A slave on a sugar plantation was lucky to survive the work for two years. Free people did not cultivate sugar. Nobody did if they could help it.

What we would call “middle class” people were few and far between. Skilled tradesmen were hampered by lack of raw materials, and in competition with slave labor. Small merchants were in competition with large trading houses, such as the infamous East India Company. Trading companies of all kinds existed, and they often “bought monopolies” from their governments, giving them sole rights to transport valuable cargo (sugar, tobacco, slaves) through certain trade routes. If private individuals were caught breaking the monopoly, they could be fined or have their cargoes confiscated.

And into this world came the pirates.

Pirates did not rob slaves or middle class people. There was no profit from it. They robbed the rich because that was where the money was. Pirate ships followed the trade routes and captured the largest, richest ships they could find.

While they wanted money, they took goods as well. And what did they do with them? They sold them, quickly and at a discount.

Pirates might choose to unload cargo in a port where they had family who could cover them with an aura of respectability. They might have knowledge of a particular trader who didn’t mind buying goods with no paperwork involved. More and more, they took their plunder to “free ports,” places where known criminals met with dishonest merchants to trade.

The pirates had no money invested in their cargo, so goods could be bought from them for one quarter their actual value. This provided the merchant with a handsome profit. The merchants, then, also eager turn a quick profit, passed the savings on to their customers.

Suddenly, middle class folks could afford to live like the wealthy. Pirates stole and sold furniture, fine china, silverware, silks and velvets. Regular sale of these plundered goods in a community could raise the standard of living for everyone.

Furthermore, upon getting cash, the pirates spent it.

A hundred pounds sterling in the hands of a plantation owner might inspire him to buy more land from the Crown, or to purchase slaves from Africa, or manufactured goods from Europe. A hundred pounds in a pirate's hands would be immediately dropped into the local economy.
A pirate in town was no more unruly than any other sailor, but he was a lot richer. Pirates bought rum, a local product, spent cash on women, ate in the 18th century’s equivalent of restaurants. They bought fine clothes, watches, and other tokens of respectability.

Moreover, pirates became pirates in order to be happy. “A short life but a merry one” was the pirate motto, and it was easier to be merry if the people around you were having a good time.
There are stories of pirates who bought barrels of rum and set themselves up on street corners, passing out free liquor to everyone in the area. Pirates tipped extravagantly and bought presents for people. If a pirate wanted the company of a well-dressed woman, the easiest thing was to pick out a whore and then buy her some fine clothes. Arrangements like this benefited everyone.

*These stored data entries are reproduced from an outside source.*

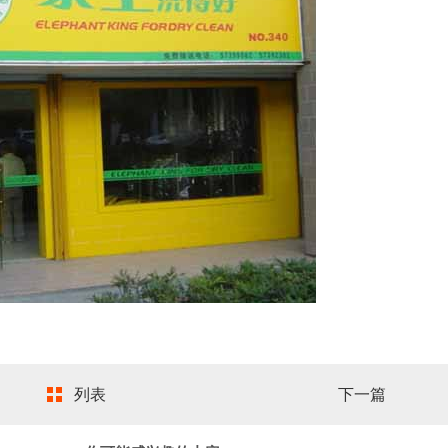
列表
下一篇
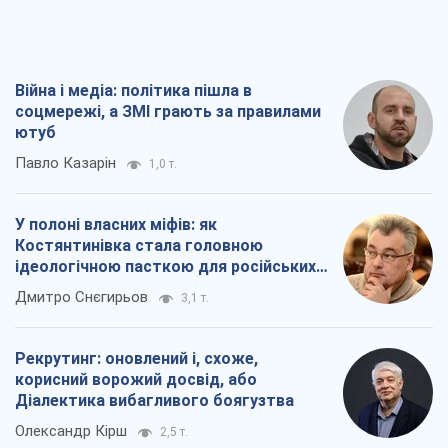
Війна і медіа: політика пішла в
соцмережі, а ЗМІ грають за правилами
ютуб
Павло Казарін
1,0 т.
У полоні власних міфів: як
Костянтинівка стала головною
ідеологічною пасткою для російських
окупантів
Дмитро Снєгирьов
3,1 т.
Рекрутинг: оновлений і, схоже,
корисний ворожий досвід, або
Діалектика вибагливого боягузтва
Олександр Кірш
2,5 т.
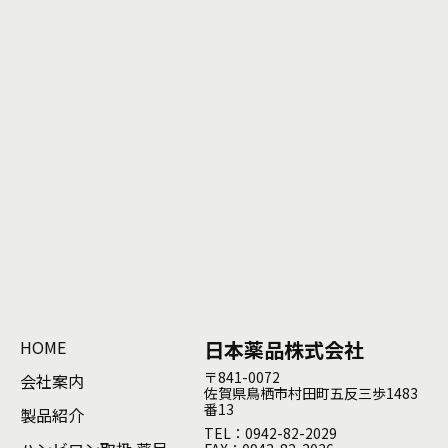
HOME
日本薬品株式会社
〒841-0072
会社案内
佐賀県鳥栖市村田町五反三歩1483
番13
製品紹介
TEL：0942-82-2029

The Spanish colonies had even greater reasons to support pirates. Spain had few plantations, since their inland territories allowed them to mine gold, silver and precious gems, all with slave labor. The overseers of these operations became enormously wealthy, but little of this wealth found its way into the hands of  free colonists. But if a tavern owner or fisherman passed information to pirates regarding the Spanish treasure fleets – their numbers, protective forces, or dates of sail – they could count on a rich reward.

In circumstances like these, loyalty went to the pirates quickly and easily.